• Exercise brief
Copy out the text of all the items below, putting "Open in app" wherever "APP打开" appears and leaving everything else the same. Don't include the pictures.
--*--
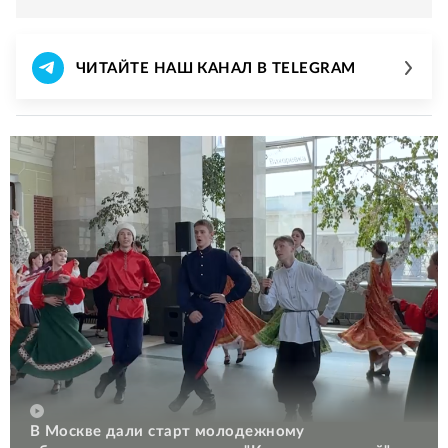
ЧИТАЙТЕ НАШ КАНАЛ В TELEGRAM
В Москве дали старт молодежному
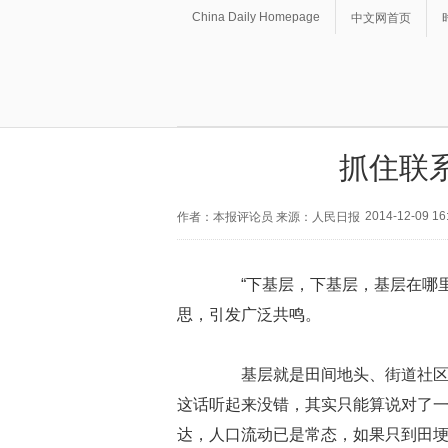
China Daily Homepage
中文网首页
抓住联
2014-12-09 16
作者：本报评论员 来源：人民日报
“下基层，下基层，基层在哪里
思，引发广泛共鸣。
基层就是田间地头、街道社区、
这话听起来没错，其实只能算说对了
达，人口流动已是常态，如果只到田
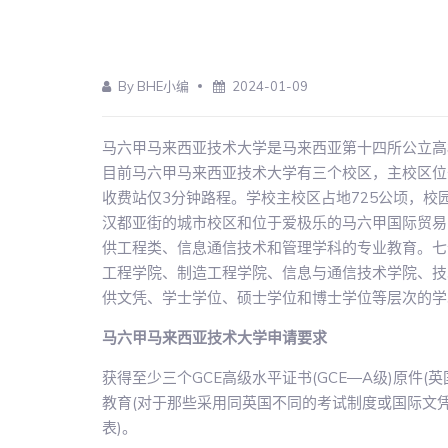
By BHE小编
2024-01-09
马六甲马来西亚技术大学是马来西亚第十四所公立高
目前马六甲马来西亚技术大学有三个校区，主校区位于美
收费站仅3分钟路程。学校主校区占地725公顷，
汉都亚街的城市校区和位于爱极乐的马六甲国际贸易
供工程类、信息通信技术和管理学科的专业教育。七
工程学院、制造工程学院、信息与通信技术学院、技
供文凭、学士学位、硕士学位和博士学位等层次的学
马六甲马来西亚技术大学申请要求
获得至少三个GCE高级水平证书(GCE―A级)原件(
教育(对于那些采用同英国不同的考试制度或国际文
表)。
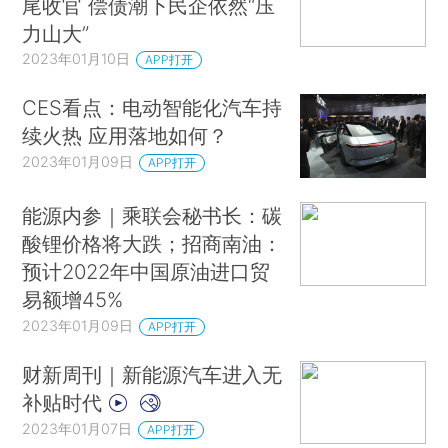
尾收官 偿债潮下民企依然“压
力山大”
2023年01月10日
APP打开
CES看点：电动智能化汽车持
续火热 应用落地如何？
2023年01月09日
APP打开
能源内参｜乘联会秘书长：碳
酸锂价格将大跌；招商南油：
预计2022年中国原油进口贸
易额增45%
2023年01月09日
APP打开
财新周刊｜新能源汽车进入无
补贴时代
2023年01月07日
APP打开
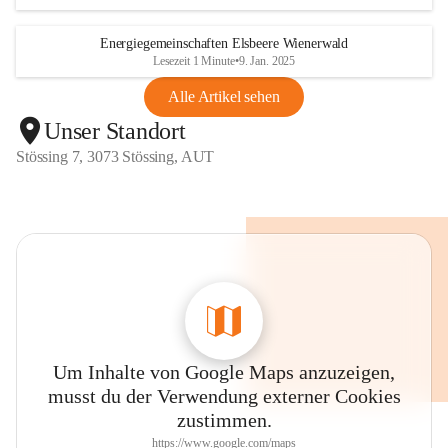
Energiegemeinschaften Elsbeere Wienerwald
Lesezeit 1 Minute
•
9. Jan. 2025
Alle Artikel sehen
Unser Standort
Stössing 7, 3073 Stössing, AUT
Um Inhalte von Google Maps anzuzeigen,
musst du der Verwendung externer Cookies
zustimmen.
https://www.google.com/maps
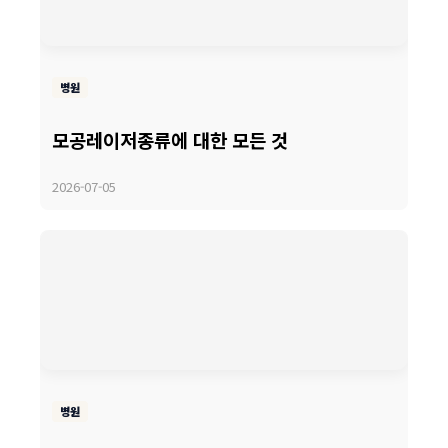
병원
모공레이저종류에 대한 모든 것
2026-07-05
병원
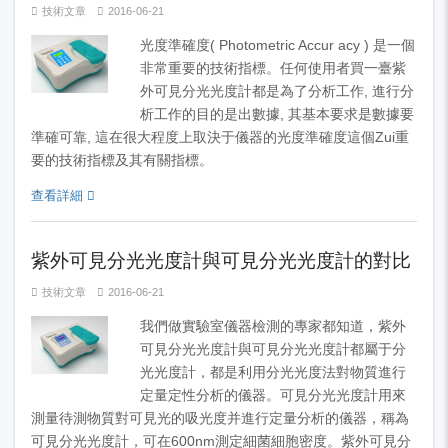
技術文章
2016-06-21
光度準確度( Photometric Accur acy ) 是一個
非常重要的技術指標。任何使用者買一臺紫
外可見分光光度計都是為了分析工作, 進行分
析工作的目的是出數據, 其基本要求是數據要
準確可靠, 這在很大程度上取決于儀器的光度準確度這個Zui重
要的技術指標及其有關指標。
查看詳細
紫外可見分光光度計與可見分光光度計的對比
技術文章
2016-06-21
我們做實驗室儀器檢測的專家都知道，紫外
可見分光光度計與可見分光光度計都屬于分
光光度計，都是利用分光光度法對物質進行
定量定性分析的儀器。可見分光光度計用來
測量待測物質對可見光的吸光度并進行定量分析的儀器，稱為
可見分光光度計，可在600nm測定細菌細胞密度。紫外可見分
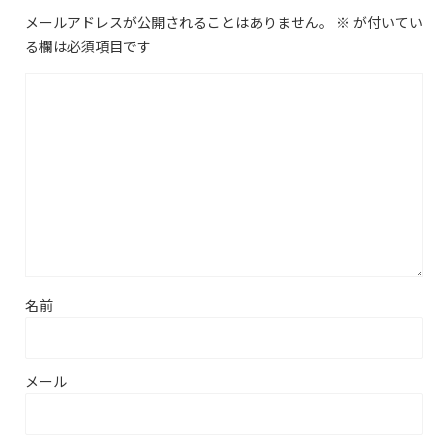
メールアドレスが公開されることはありません。
※
が付いてい
る欄は必須項目です
名前
メール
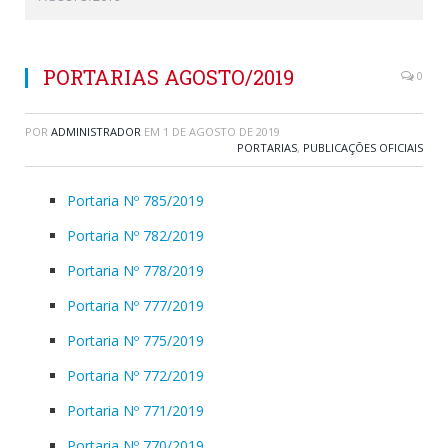
PORTARIAS AGOSTO/2019
0
POR
ADMINISTRADOR
EM
1 DE AGOSTO DE 2019
PORTARIAS
,
PUBLICAÇÕES OFICIAIS
Portaria Nº 785/2019
Portaria Nº 782/2019
Portaria Nº 778/2019
Portaria Nº 777/2019
Portaria Nº 775/2019
Portaria Nº 772/2019
Portaria Nº 771/2019
Portaria Nº 770/2019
--*--
• Output for this task
ЧИТАЙТЕ НАШ КАНАЛ В TELEGRAM
В Москве дали старт молодежному
China Daily Homepage
中文网首页
抓住联
2014-12-09 16
作者：本报评论员 来源：人民日报
“下基层，下基层，基层在哪里
思，引发广泛共鸣。
基层就是田间地头、街道社区、
这话听起来没错，其实只能算说对了
达，人口流动已是常态，如果只到田
By BHE小编
2024-01-09
马六甲马来西亚技术大学是马来西亚第十四所公立高
目前马六甲马来西亚技术大学有三个校区，主校区位于美
收费站仅3分钟路程。学校主校区占地725公顷，
汉都亚街的城市校区和位于爱极乐的马六甲国际贸易
供工程类、信息通信技术和管理学科的专业教育。七
工程学院、制造工程学院、信息与通信技术学院、技
供文凭、学士学位、硕士学位和博士学位等层次的学
马六甲马来西亚技术大学申请要求
获得至少三个GCE高级水平证书(GCE―A级)原件(
教育(对于那些采用同英国不同的考试制度或国际文
表)。
尾收官 偿债潮下民企依然“压
力山大”
2023年01月10日
Open in app
CES看点：电动智能化汽车持
续火热 应用落地如何？
2023年01月09日
Open in app
能源内参｜乘联会秘书长：碳
酸锂价格将大跌；招商南油：
预计2022年中国原油进口贸
易额增45%
2023年01月09日
Open in app
财新周刊｜新能源汽车进入无
补贴时代
2023年01月07日
Open in app
Energiegemeinschaften Elsbeere Wienerwald
Lesezeit 1 Minute
•
9. Jan. 2025
Alle Artikel sehen
Unser Standort
Stössing 7, 3073 Stössing, AUT
Um Inhalte von Google Maps anzuzeigen,
musst du der Verwendung externer Cookies
zustimmen.
https://www.google.com/maps
병원
모공레이저종류에 대한 모든 것
2026-07-05
병원
技術文章
2016-06-21
光度準確度( Photometric Accur acy ) 是一個
非常重要的技術指標。任何使用者買一臺紫
外可見分光光度計都是為了分析工作, 進行分
析工作的目的是出數據, 其基本要求是數據要
準確可靠, 這在很大程度上取決于儀器的光度準確度這個Zui重
要的技術指標及其有關指標。
查看詳細
紫外可見分光光度計與可見分光光度計的對比
技術文章
2016-06-21
我們做實驗室儀器檢測的專家都知道，紫外
可見分光光度計與可見分光光度計都屬于分
光光度計，都是利用分光光度法對物質進行
定量定性分析的儀器。可見分光光度計用來
測量待測物質對可見光的吸光度并進行定量分析的儀器，稱為
可見分光光度計，可在600nm測定細菌細胞密度。紫外可見分
メールアドレスが公開されることはありません。
※
が付いてい
る欄は必須項目です
名前
メール
PORTARIAS AGOSTO/2019
0
POR
ADMINISTRADOR
EM
1 DE AGOSTO DE 2019
PORTARIAS
,
PUBLICAÇÕES OFICIAIS
Portaria Nº 785/2019
Portaria Nº 782/2019
Portaria Nº 778/2019
Portaria Nº 777/2019
Portaria Nº 775/2019
Portaria Nº 772/2019
Portaria Nº 771/2019
Portaria Nº 770/2019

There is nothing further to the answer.